***** Excerpted records *****

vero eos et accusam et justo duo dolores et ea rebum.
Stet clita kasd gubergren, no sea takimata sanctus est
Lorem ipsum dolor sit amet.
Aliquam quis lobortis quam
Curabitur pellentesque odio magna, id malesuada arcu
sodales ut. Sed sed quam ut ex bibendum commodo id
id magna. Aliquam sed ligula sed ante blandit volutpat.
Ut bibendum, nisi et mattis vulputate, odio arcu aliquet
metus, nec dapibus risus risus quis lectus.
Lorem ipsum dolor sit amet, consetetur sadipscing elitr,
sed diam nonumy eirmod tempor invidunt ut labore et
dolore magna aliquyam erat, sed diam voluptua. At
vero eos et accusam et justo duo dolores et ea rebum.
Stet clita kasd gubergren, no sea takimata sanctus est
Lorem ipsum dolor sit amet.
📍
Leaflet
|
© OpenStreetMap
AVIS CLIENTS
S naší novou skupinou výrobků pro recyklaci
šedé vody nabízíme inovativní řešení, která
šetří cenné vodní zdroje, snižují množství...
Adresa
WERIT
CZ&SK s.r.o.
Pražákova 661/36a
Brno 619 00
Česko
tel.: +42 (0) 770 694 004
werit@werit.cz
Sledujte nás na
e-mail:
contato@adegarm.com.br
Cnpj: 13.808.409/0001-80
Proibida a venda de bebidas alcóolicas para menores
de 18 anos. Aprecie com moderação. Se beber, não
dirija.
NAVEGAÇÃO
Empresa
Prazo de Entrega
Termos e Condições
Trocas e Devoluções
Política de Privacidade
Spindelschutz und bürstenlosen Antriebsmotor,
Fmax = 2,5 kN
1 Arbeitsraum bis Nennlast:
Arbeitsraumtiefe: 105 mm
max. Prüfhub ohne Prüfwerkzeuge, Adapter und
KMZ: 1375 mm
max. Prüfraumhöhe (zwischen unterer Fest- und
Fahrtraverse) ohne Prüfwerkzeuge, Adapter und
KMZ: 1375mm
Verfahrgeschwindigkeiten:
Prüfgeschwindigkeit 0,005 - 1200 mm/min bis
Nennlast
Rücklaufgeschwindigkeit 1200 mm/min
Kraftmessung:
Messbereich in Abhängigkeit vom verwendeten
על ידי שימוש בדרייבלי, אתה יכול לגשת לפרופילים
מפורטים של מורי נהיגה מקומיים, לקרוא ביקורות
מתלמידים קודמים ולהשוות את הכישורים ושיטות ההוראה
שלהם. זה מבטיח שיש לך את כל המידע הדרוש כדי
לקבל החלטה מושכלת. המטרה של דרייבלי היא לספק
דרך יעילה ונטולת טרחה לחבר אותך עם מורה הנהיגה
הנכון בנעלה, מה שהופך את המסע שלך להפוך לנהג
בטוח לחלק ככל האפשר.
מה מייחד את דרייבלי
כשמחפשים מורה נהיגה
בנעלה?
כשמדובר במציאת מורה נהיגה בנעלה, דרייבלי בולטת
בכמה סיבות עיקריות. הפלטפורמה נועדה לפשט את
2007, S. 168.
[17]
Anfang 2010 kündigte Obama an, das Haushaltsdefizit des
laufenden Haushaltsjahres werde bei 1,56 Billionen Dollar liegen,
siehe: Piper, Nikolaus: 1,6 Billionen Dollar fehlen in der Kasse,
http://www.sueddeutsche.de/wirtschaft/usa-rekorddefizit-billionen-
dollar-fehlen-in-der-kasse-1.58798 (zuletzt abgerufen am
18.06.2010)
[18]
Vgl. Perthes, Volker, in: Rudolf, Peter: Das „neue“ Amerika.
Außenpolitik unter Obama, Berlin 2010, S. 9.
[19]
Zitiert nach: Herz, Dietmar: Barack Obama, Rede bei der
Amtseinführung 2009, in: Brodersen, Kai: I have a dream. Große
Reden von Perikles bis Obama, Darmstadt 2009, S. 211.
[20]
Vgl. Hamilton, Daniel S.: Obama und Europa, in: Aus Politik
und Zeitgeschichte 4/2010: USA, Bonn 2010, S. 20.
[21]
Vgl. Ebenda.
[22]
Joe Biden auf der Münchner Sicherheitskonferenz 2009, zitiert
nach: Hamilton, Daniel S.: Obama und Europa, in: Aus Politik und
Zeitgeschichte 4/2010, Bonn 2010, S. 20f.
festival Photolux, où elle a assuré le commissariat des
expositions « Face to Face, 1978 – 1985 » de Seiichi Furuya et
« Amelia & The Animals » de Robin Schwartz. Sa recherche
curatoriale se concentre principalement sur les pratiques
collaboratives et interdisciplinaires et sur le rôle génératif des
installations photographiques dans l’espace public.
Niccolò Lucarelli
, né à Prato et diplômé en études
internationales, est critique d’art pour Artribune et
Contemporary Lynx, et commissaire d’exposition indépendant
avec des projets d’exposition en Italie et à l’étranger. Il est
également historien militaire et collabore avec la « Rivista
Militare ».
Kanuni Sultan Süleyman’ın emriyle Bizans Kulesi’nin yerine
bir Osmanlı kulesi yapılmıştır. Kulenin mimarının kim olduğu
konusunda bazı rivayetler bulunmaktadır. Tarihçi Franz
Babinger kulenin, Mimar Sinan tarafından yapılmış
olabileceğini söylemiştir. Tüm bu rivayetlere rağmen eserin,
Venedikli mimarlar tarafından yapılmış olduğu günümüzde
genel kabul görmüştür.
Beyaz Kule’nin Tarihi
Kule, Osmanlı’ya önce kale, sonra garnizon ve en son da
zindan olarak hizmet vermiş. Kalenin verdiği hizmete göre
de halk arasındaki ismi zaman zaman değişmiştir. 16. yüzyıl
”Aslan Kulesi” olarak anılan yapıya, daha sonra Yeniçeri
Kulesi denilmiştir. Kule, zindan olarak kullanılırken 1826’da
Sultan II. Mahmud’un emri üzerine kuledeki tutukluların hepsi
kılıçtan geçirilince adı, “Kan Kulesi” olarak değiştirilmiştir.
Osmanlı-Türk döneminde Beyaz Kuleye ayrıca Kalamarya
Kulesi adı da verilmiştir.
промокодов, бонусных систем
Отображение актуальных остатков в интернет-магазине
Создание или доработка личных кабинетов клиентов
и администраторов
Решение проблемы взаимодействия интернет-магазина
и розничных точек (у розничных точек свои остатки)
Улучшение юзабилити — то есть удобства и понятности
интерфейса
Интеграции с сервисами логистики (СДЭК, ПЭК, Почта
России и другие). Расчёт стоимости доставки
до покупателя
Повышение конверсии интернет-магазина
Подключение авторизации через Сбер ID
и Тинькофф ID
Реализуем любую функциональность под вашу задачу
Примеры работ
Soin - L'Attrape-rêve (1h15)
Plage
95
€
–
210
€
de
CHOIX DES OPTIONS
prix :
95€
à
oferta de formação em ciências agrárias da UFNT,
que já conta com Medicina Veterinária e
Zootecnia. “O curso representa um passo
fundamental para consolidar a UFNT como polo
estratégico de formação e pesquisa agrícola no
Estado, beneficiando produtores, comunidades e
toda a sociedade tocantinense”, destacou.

*****

**Exercise details:** Select the lines from the entries that include the word "Daniel".

**Answer to this problem:**
Vgl. Hamilton, Daniel S.: Obama und Europa, in: Aus Politik
nach: Hamilton, Daniel S.: Obama und Europa, in: Aus Politik und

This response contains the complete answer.